Task directions:
The answer must be an exact transcription of all the records below.

Stored data:
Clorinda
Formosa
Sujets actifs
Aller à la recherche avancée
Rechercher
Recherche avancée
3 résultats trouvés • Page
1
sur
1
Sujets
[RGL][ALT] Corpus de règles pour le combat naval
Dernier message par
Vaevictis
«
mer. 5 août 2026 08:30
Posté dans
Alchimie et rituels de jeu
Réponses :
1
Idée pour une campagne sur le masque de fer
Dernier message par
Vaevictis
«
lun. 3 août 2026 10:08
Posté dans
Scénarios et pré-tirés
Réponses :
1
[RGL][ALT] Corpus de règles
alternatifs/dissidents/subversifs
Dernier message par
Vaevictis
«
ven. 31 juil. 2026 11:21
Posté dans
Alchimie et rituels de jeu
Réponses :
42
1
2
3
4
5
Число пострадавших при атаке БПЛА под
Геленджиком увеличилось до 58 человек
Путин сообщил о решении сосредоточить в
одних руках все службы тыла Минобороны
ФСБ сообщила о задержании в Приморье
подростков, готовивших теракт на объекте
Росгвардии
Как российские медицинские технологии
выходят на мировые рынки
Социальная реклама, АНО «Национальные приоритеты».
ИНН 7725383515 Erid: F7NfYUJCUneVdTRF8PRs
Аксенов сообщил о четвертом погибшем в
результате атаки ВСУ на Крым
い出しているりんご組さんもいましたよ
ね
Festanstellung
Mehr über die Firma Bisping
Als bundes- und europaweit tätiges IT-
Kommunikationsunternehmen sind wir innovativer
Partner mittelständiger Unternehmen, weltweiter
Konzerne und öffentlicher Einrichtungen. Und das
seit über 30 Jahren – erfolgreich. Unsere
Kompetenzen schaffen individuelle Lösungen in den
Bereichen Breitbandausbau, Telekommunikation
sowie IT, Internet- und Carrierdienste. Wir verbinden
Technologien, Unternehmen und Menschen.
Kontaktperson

Written answer:
Clorinda
Formosa
Sujets actifs
Aller à la recherche avancée
Rechercher
Recherche avancée
3 résultats trouvés • Page
1
sur
1
Sujets
[RGL][ALT] Corpus de règles pour le combat naval
Dernier message par
Vaevictis
«
mer. 5 août 2026 08:30
Posté dans
Alchimie et rituels de jeu
Réponses :
1
Idée pour une campagne sur le masque de fer
Dernier message par
Vaevictis
«
lun. 3 août 2026 10:08
Posté dans
Scénarios et pré-tirés
Réponses :
1
[RGL][ALT] Corpus de règles
alternatifs/dissidents/subversifs
Dernier message par
Vaevictis
«
ven. 31 juil. 2026 11:21
Posté dans
Alchimie et rituels de jeu
Réponses :
42
1
2
3
4
5
Число пострадавших при атаке БПЛА под
Геленджиком увеличилось до 58 человек
Путин сообщил о решении сосредоточить в
одних руках все службы тыла Минобороны
ФСБ сообщила о задержании в Приморье
подростков, готовивших теракт на объекте
Росгвардии
Как российские медицинские технологии
выходят на мировые рынки
Социальная реклама, АНО «Национальные приоритеты».
ИНН 7725383515 Erid: F7NfYUJCUneVdTRF8PRs
Аксенов сообщил о четвертом погибшем в
результате атаки ВСУ на Крым
い出しているりんご組さんもいましたよ
ね
Festanstellung
Mehr über die Firma Bisping
Als bundes- und europaweit tätiges IT-
Kommunikationsunternehmen sind wir innovativer
Partner mittelständiger Unternehmen, weltweiter
Konzerne und öffentlicher Einrichtungen. Und das
seit über 30 Jahren – erfolgreich. Unsere
Kompetenzen schaffen individuelle Lösungen in den
Bereichen Breitbandausbau, Telekommunikation
sowie IT, Internet- und Carrierdienste. Wir verbinden
Technologien, Unternehmen und Menschen.
Kontaktperson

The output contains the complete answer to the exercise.